Dataset entries:
[Start of section]

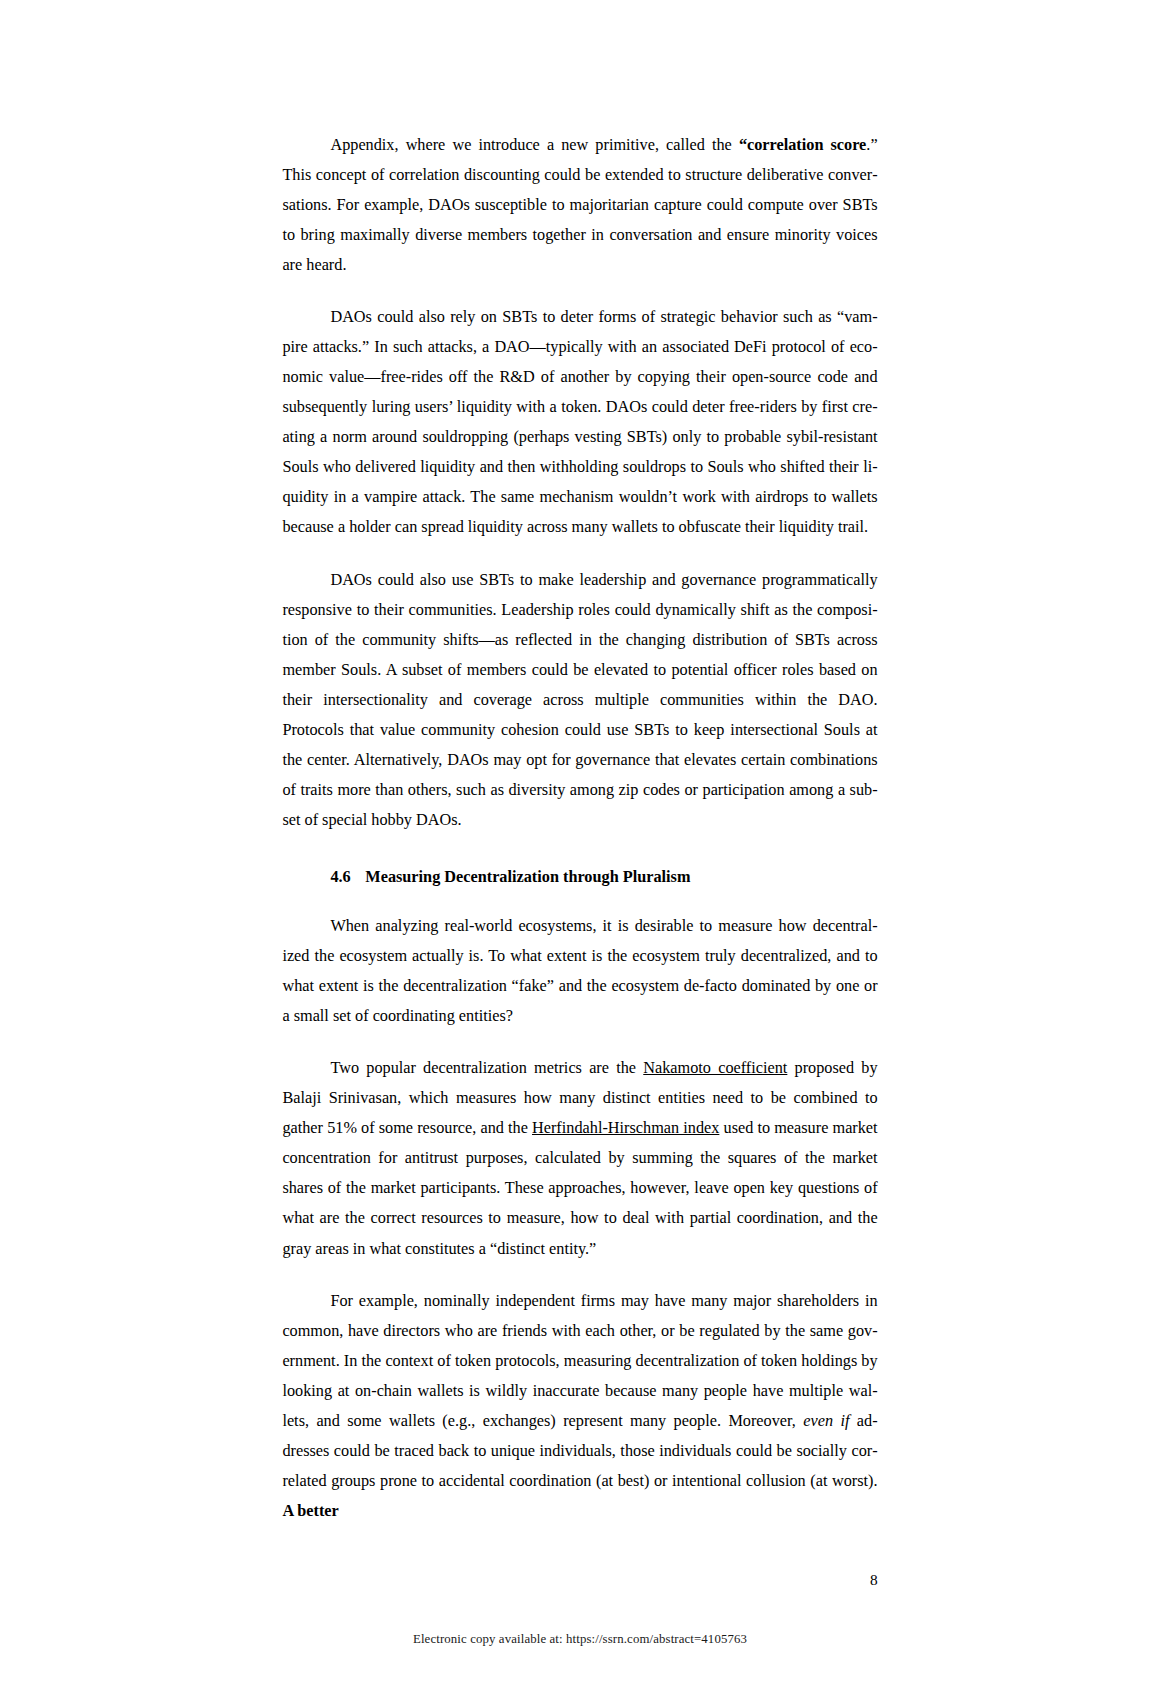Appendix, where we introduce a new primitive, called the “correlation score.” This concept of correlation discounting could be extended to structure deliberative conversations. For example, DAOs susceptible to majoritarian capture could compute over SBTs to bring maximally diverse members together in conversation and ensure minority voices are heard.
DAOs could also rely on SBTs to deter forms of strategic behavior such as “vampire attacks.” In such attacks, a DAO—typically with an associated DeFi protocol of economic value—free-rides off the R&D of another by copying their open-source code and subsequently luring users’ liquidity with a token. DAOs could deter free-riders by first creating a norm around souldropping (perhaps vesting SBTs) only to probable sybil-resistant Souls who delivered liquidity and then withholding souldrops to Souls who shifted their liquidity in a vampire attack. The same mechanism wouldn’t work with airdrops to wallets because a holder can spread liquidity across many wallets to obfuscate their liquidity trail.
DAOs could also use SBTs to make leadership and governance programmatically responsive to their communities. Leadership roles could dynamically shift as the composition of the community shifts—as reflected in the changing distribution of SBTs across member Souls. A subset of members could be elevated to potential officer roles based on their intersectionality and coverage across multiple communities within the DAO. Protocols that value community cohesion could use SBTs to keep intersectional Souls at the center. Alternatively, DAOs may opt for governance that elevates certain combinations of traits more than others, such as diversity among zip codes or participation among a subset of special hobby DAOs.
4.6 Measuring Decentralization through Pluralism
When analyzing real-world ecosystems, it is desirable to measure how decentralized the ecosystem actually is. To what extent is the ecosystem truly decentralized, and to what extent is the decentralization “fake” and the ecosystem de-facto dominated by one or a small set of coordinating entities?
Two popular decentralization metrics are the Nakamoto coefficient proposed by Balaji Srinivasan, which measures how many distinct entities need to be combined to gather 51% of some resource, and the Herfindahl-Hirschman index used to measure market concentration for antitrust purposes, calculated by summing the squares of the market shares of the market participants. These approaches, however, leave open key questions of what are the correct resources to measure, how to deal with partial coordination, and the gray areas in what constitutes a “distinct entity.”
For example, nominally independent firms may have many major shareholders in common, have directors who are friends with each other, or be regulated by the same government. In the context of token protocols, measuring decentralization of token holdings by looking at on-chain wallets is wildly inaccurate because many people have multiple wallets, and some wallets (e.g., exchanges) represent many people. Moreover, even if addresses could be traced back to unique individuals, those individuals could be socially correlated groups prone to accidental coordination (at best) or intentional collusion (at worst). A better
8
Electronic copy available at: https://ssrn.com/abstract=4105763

[End of section]
[Start of section]

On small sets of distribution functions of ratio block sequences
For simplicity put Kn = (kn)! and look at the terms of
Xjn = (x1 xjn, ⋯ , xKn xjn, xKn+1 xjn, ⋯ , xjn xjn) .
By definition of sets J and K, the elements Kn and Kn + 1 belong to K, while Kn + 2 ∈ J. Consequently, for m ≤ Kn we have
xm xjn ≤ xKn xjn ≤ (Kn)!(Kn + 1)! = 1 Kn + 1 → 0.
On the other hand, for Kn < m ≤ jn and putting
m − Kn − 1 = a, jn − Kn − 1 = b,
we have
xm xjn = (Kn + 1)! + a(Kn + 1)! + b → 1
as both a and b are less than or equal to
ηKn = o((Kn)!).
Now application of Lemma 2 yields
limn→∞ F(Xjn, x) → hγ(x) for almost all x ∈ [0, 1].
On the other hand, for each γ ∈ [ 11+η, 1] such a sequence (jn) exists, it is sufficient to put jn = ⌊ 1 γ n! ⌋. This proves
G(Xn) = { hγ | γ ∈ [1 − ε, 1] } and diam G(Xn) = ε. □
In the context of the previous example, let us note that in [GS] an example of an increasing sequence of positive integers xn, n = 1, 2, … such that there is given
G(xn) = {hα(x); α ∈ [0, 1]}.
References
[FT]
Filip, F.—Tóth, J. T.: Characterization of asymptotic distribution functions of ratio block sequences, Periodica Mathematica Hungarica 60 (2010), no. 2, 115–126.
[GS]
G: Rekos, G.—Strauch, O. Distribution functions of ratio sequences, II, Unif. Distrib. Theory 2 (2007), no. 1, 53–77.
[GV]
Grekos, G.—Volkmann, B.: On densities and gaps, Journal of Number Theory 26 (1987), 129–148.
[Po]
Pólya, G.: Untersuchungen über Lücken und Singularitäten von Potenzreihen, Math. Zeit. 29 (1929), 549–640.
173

[End of section]

### What you should do
Check each line of the records above for the string "hand", and report every line that has it.

### Output for this task
On the other hand, for Kn < m ≤ jn and putting
On the other hand, for each γ ∈ [ 11+η, 1] such a sequence (jn) exists, it is sufficient to put jn = ⌊ 1 γ n! ⌋. This proves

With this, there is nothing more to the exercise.